What this task involves —
Please write out all of the entries beneath this line exactly, skipping the pictures.
* * * * * * * * *
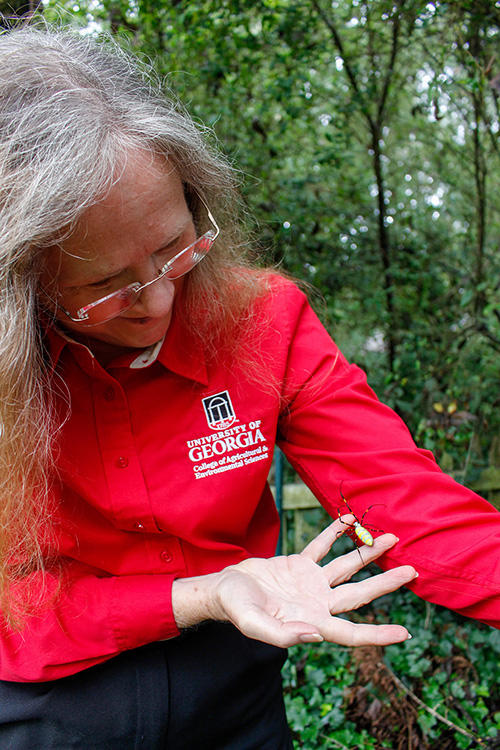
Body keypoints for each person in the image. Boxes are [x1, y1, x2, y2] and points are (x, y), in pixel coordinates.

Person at [0, 24, 499, 750]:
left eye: (175, 250)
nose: (160, 302)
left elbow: (403, 504)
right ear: (24, 283)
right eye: (107, 287)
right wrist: (196, 595)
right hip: (51, 702)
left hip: (237, 693)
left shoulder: (265, 320)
* * * * * * * * *
Response for this exercise —
Body keypoints for each person in the image. Boxes are [x1, y1, x2, y2] and points are (x, y), in pixel coordinates.

Person at [0, 24, 499, 750]:
left eye: (175, 250)
nose: (160, 302)
left elbow: (403, 504)
right ear: (24, 283)
right eye: (107, 287)
right wrist: (196, 595)
right hip: (51, 702)
left hip: (237, 693)
left shoulder: (265, 320)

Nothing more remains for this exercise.